“Siamo molto orgogliosi del primo Star Trek e della reazione positiva che ha suscitato. Quando abbiamo iniziato a pensare al secondo non abbiamo tenuto conto del successo, abbiamo deciso da subito che doveva essere migliore” dice Bryan Burk alla presentazione del footage di Into Darkness - Star Trek. Burk parla anche a nome del collega assente, il regista, produttore e sceneggiatore J. J. Abrams (Lost, Super 8) che dà il benvenuto con un rvm, “perché impegnato a farsi sistemare i capelli”. Mancano più di due mesi all'uscita nelle sale italiane prevista per il 13 giugno (il 17 maggio in Usa) ed è risaputo quanto alla Bad Robot Productions siano amanti della segretezza, lo spoiler è il loro più acerrimo nemico, ma per questa volta hanno fatto un'eccezione e concesso alla stampa la visione dei primi 30 minuti.
L'equipaggio è lo stesso (Chris Pine è il capitano Kirk, Zachary Quinto è Spock e Zoë Saldaña è Uhura) con qualche new entry e un villain, il terrorista John Harrison, interpretato da Benedict Cumberbatch, la cui identità ha il sigillo di Stato. Siamo nell'anno 2250 circa e all'inizio del film vengono subito rimescolate le carte in tavola. Ritmo incalzante, spettacolarità e colpi di scena la fanno da padrone fin dalle prime sequenze.

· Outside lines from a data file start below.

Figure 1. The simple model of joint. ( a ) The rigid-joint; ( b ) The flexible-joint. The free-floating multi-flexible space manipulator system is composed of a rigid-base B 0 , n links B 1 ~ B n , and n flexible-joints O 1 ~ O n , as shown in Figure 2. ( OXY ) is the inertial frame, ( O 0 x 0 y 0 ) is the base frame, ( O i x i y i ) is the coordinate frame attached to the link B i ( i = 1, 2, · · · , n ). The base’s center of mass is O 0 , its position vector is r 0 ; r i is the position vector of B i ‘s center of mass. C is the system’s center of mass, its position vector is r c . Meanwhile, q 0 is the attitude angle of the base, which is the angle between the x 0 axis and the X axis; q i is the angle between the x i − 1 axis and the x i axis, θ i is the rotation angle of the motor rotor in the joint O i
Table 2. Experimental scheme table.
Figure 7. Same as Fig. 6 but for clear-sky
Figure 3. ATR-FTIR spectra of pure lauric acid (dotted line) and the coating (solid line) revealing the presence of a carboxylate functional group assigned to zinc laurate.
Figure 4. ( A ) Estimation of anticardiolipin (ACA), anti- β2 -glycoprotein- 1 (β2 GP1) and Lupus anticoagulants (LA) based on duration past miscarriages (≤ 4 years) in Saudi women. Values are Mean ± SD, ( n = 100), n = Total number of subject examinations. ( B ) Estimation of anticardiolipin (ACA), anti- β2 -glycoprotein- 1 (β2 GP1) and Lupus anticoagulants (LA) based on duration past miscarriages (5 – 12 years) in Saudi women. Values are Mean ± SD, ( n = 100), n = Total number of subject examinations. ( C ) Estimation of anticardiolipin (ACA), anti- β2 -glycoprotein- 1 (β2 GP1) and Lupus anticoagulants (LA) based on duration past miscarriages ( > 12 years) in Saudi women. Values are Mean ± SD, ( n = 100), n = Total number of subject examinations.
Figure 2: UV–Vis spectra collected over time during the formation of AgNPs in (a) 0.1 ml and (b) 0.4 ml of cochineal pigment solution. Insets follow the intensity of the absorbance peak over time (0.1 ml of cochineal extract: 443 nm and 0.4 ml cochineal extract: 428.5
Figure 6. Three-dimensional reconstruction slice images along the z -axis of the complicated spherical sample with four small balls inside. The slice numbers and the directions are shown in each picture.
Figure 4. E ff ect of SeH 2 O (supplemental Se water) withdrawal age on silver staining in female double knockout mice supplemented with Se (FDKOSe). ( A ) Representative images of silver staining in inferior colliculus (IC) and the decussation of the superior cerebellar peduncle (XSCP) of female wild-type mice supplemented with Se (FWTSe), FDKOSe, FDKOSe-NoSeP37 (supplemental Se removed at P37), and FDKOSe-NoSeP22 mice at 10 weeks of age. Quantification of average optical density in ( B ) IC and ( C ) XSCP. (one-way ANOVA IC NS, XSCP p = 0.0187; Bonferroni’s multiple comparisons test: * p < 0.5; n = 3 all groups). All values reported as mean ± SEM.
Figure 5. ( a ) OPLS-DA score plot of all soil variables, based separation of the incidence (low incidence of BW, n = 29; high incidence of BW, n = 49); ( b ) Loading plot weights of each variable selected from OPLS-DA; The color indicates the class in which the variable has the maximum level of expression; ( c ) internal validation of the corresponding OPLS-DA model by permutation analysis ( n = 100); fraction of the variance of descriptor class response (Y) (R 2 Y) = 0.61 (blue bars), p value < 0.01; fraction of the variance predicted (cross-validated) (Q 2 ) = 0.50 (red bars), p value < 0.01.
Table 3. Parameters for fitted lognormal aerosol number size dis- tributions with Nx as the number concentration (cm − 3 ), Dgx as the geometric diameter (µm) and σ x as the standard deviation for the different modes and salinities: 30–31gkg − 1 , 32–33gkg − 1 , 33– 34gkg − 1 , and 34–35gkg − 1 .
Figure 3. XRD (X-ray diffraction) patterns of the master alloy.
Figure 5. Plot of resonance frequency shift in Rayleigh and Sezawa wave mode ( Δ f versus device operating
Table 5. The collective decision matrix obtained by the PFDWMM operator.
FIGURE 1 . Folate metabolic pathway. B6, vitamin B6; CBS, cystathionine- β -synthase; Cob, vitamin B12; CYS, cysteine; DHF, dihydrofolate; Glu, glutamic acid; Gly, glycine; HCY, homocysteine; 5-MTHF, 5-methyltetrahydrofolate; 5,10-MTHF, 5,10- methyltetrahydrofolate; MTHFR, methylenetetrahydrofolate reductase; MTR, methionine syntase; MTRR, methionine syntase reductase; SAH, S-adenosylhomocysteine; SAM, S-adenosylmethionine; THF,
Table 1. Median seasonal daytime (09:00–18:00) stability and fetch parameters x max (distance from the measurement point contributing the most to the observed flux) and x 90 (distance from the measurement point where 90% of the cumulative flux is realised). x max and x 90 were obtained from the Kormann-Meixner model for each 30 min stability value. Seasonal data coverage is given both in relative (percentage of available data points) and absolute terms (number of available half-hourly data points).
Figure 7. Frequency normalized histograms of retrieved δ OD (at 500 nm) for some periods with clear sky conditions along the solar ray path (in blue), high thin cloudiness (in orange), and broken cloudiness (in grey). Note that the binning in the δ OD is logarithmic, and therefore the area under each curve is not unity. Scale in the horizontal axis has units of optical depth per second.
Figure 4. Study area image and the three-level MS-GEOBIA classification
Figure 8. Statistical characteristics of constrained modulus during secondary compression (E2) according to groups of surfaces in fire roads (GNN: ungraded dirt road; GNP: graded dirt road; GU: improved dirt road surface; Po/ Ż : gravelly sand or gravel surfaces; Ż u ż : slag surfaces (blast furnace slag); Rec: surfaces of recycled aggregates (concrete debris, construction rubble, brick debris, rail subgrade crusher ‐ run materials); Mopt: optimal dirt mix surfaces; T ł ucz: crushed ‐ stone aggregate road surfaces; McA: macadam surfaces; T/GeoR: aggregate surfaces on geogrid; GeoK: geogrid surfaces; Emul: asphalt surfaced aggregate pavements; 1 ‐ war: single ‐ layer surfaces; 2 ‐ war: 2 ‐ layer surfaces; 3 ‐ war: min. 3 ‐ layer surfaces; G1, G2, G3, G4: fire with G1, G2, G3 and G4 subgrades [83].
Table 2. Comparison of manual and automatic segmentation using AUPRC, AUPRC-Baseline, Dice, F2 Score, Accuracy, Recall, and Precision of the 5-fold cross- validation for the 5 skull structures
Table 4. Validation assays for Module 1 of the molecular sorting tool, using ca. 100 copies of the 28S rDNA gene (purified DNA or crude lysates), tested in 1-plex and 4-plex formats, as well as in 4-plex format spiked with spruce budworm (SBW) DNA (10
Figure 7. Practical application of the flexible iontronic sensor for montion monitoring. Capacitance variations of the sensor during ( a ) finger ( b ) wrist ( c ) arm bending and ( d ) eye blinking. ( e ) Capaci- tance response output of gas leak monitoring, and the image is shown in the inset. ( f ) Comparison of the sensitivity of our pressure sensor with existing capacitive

Il film precedente è del 2009, ma i due soci non hanno perso tempo (ad Abrams è stato affidato il nuovo capitolo della saga creata da George Lucas previsto per il 2015, Star Wars: Episodio VII): “Nel frattempo – ricorda Burk - ci siamo dedicati anche a Mission Impossible: Protocollo fantasma. Un'esperienza fantastica, chi ha provato l'emozione di Tom (Cruise) che scalava il grattacielo di Dubai si è accorto del risultato ottenuto grazie alle telecamere Imax. Qui abbiamo usato la stessa tecnologia. Non siamo grandi sostenitori della terza dimensione, ma abbiamo comunque girato in 3D mettendoci la massima cura, inquadratura per inquadratura, anche quando il responsabile degli effetti stereoscope ci diceva che non potevamo andare oltre, noi pretendevamo di più”.
Anche della serie tv Burk confessa di non essere un mai stato un grande fan: “Negli Stati Uniti ci sono due categorie di persone: quelli che amano Star Trek e quelli che pensano che quelli a cui piace sono pazzi. Io facevo parte del secondo gruppo. A me non andava giù, non riuscivo a capirlo. Quando ho fatto il mio battesimo e sono entrato nel suo universo mi sono reso conto che il creatore, Gene Roddenberry, è un genio, perchè parla di noi, di un mondo ideale in cui non compaiono differenze tra gli esseri umani, è un invito a vivere in armonia, è la terra come dovrebbe essere. Volevamo fosse un film per tutti, che si potesse salire a bordo dell'avventura e conoscere i personaggi senza essere per forza un appassionato. Il problema però era anche non deludere i superfan”.
Secondo il produttore di Alias il cinema non ha dato a Star Trek il giusto peso: “A differenza di altre saghe, non ha mai avuto le giuste risorse e i giusti mezzi, fortunatamente la Paramout Pictures si è dimostrata disponibile sia sul piano finanziario che su quello creativo. Stiamo ancora lavorando agli ultimi effetti e alle musiche, quindi ci rivediamo tra un paio di mesi”.